EXCERPTED PASSAGE

Rugged and Reproducible Solid Phase Microextraction (SPME) Sampling
Elevate your fiber performance with nitinol-core
SPME fibers
SPME fibers with Carboxen®/Polydimethylsiloxane (CAR/PDMS) and Polydimethylsiloxane/ Divinylbenzene (PDMS/DVB) coatings are now available on a nitinol core (NIT) in a SS assembly for improved fiber performance. Selectivity of the CAR/PDMS and PDMS/DVB SPME fibers has been maintained for seamless transition of methods from fused-silica core (FS) fibers to the improved NIT technology. NIT fibers offer the following benefits:
- Enhanced fiber reproducibility
- Greater fiber durability
- Maintained selectivity for method consistency
- Core inertness to ensure analyte stability
Improved Lot-to-Lot and Fiber-to-Fiber Reproducibility
The nitinol-core SPME manufacturing process has been optimized to enhance lot-to-lot and fiber-to-fiber reproducibility. This enhanced reproducibility stems from more stringent coating specifications reducing fiber variation significantly in particular for fiber diameter/coating thickness.
The improvements provide enhanced precision of chromatographic results. The NIT CAR/PDMS and NIT PDMS/DVB fibers were compared to FS versions of the same fiber chemistry following the methodology detailed in Table 1 and visually represented in Figure 1. The Figure 2 shows that both the NIT CAR/PDMS fibers and NIT PDMS/DVB fibers exhibit significant reduction in intra-lot variability and inter-lot variability as compared to the FS version.
Figure 1.Representative Chromatogram of the Analytical Testing Method Depicted on a CAR/PDMS NIT Fiber
Figure 2.Inter-lot and Intra-lot Reproducibility Testing Comparing NIT and FS SPME Fibers
Greater SPME Fiber Durability
NIT provides improved durability over FS fibers. In this comparison, the NIT and FS fibers were subjected to a flexibility test to determine fiber strength/mechanical stability. Three FS core fiber and three NIT core fiber assemblies of each coating were flexed from 0° to 180° as indicated in Figure 3. NIT fibers were flexed to 180° without breaking or permanently kinking regardless of coating type.
Figure 4 shows a 90° flexion of a NIT fiber. FS fiber assemblies regardless of coating type broke off at the point of attachment when flexed between 40° and 50°. Despite the increase in mechanical stability it is still recommended to minimize the mechanical stress to the coated fibers as much as possible.

MATERIAL PROVIDED
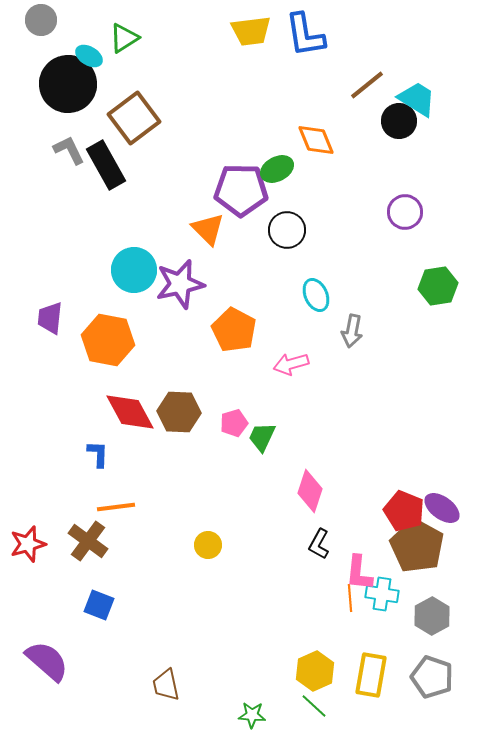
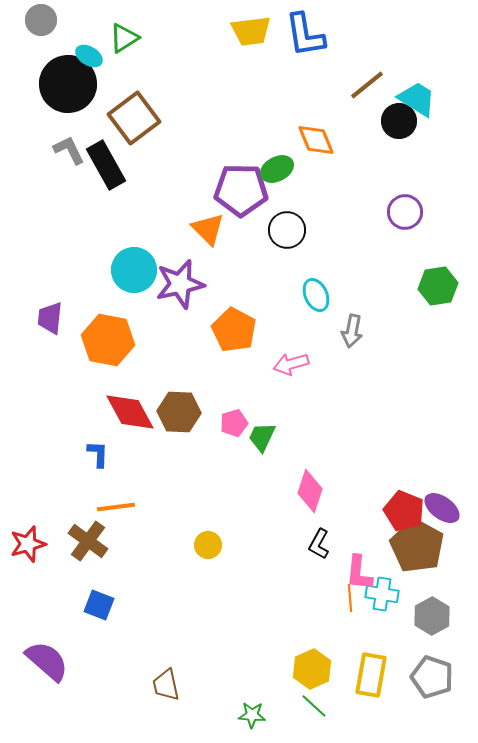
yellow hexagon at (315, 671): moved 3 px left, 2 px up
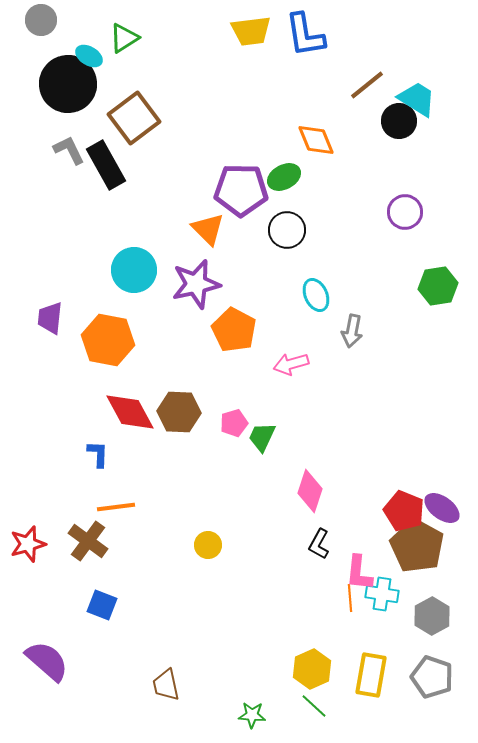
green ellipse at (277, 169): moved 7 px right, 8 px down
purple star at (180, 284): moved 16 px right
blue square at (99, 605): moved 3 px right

CHALLENGES
a – In the page on nitinol-core SPME fibers, list every benefit that NIT fibers are said to offer in the bulleted list.
b – Translate this sentence from the page on nitinol-core SPME fibers into Spanish: "The nitinol-core SPME manufacturing process has been optimized to enhance lot-to-lot and fiber-to-fiber reproducibility."
The data come from a separate source unrelated to the text about SPME fibers.

ANSWERS
a –
- Enhanced fiber reproducibility
- Greater fiber durability
- Maintained selectivity for method consistency
- Core inertness to ensure analyte stability

b – El proceso de fabricación de SPME con núcleo de nitinol se ha optimizado para mejorar la reproducibilidad entre lotes y entre fibras.